Gedankenreicher Abend

Dresdner Motettenchor mit drei a-capella-Werken in der Dreikönigskirche

Es ist schon beeindruckend, was die Musikstadt Dresden hervorzubringen vermag. Vor allem: Musik, Menschen, die sich mit ihr auseinandersetzen und Freude daran haben, und das auf hohem Niveau! So findet man neben den beiden großen Orchestern und dem Kreuzchor zahlreiche Laienensemble und -chöre, und deren künstlerischer Beitrag ist erstaunlich. Der dresdner motettenchor brachte am Mittwoch in der Dreikönigskirche (Wiederholung des Konzerts am Freitag in Radeberg) nicht eine bekannte Passion zu Gehör und keine unbekannte Barockausgrabung aufs Programm gesetzt, sondern drei moderne Werke des 20. Jahrhunderts.

Doch der Konzertabend begann für viele mit einem Besuch der kleinen Ausstellung im neuen Galerieraum des Hauses: Hier versammeln sich beeindruckende, geist- und auch humorvolle Arbeiten des Holz- und Steinbildhauers Friedrich Press. Jesus am Ölberg und die Kreuzigung gehören zu den Inhalten der imposanten, anregenden Skulpturen und Skizzen. Die Entstehungszeit der Exponate erstreckt sich über 30 Jahre. In sie fällt auch das 1977 geschriebene »Five lenten motets« des tschechischen Komponisten Antonín Tučapský. Mit diesem Oratorium schloß der Chor sein Konzert ab. Zuvor waren Werke aus der ersten Hälfte des 20. Jahrhunderts zu hören gewesen: Kurt Thomas‘ »Fürwahr, er trug unsere Krankheit« sowie Hugo Distlers »Choralpassion«.

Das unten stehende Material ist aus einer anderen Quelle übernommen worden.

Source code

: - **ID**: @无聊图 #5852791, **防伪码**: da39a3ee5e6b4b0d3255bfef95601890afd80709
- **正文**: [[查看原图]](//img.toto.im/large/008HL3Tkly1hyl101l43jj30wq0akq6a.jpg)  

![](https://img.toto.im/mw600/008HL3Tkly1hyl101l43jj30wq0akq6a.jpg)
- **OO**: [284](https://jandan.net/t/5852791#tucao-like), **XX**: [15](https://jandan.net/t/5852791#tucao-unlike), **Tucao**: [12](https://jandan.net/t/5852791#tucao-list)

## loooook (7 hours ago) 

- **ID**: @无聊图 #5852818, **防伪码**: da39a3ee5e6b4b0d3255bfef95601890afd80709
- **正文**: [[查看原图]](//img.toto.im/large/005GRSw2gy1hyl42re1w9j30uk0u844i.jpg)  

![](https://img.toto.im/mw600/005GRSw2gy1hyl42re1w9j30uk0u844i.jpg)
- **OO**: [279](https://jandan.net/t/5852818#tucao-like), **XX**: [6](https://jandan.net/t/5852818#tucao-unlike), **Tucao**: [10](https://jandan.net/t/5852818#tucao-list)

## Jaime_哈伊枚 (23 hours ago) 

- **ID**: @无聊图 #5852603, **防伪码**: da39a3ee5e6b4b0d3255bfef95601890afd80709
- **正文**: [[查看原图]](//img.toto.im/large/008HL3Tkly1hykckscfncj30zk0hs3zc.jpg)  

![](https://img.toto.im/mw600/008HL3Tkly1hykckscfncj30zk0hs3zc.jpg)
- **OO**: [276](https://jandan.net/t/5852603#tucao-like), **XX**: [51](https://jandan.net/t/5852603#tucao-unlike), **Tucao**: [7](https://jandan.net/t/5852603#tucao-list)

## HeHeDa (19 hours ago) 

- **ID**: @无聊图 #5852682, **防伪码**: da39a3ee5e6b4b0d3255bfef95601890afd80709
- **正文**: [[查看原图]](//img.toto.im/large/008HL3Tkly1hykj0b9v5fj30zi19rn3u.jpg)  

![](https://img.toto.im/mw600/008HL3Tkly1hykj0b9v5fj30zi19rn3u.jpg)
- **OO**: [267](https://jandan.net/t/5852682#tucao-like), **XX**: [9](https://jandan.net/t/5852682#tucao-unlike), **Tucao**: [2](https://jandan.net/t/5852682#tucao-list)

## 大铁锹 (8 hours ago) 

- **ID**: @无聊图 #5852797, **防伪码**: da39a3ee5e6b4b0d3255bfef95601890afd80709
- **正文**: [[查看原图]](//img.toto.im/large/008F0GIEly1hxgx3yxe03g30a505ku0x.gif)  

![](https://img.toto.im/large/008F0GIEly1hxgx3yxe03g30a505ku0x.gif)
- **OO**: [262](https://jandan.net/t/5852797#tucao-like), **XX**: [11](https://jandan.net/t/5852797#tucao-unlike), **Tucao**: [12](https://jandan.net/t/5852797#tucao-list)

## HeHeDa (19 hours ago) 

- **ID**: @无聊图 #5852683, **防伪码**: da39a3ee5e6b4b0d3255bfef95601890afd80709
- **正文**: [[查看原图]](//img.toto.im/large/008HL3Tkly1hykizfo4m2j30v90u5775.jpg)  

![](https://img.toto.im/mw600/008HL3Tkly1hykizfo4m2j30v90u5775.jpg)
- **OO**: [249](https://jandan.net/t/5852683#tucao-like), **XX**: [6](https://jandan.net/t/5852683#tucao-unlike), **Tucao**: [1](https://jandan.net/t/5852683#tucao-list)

Die Vertonung des Bibeltextes durch Kurt Thomas ist von ausgeprägten Wechseln im Stimmungsbild der Versezeilen gekennzeichnet. Gerade hier, in der emphatischen Auslotung von Zweifeln, Ängsten, Hoffnung oder Verheißung, zeigte sich der dresdner motettenchor auf seiner Höhe und vermochte die Worte der Botschaft zu beflügeln.

Von Hugo Distler, der gleichfalls einmal den Bibelvers aus Jesaja 53 vertont hatte, erklangen zweiter Stelle die »Choralpassion«. Sie baut auf die Strophen des Chorals »Jesu, deine Passion will ich jetzt bedenken« und verlangt acht Solisten bzw. Vorsänger, wobei Jesus (Stephan Becker) und Evangelist (Christian Lutz) auch hier die Hauptanteile hatten. Dem Chor gelang es wiederum, mit expressiver Gestaltung zu beeindrucken, vor allem dann, wenn er mit geteilten Stimmen und Texten die tragende Rolle spielte oder die Situationen des anklagenden oder fordernden Volkes gestaltete.

Antonín Tučapskýs Ostermotette greift ebenfalls den Passionsgedanken auf, erzählt die Geschichte jedoch nicht nach, sondern nimmt Bezüge, reflektiert Gedanken. Tučapskýs Musik enthält sehr viel mehr Wärme und polyphone Harmonie, als in den zuvor erklungenen Werken enthalten ist. Und dennoch kam nicht der Eindruck auf, als »beschönige« man nun das, was eben gehört worden war. Die Eigenständigkeit des Werkes und die Hingabe, mit der es vorgetragen worden war, überzeugten erneut.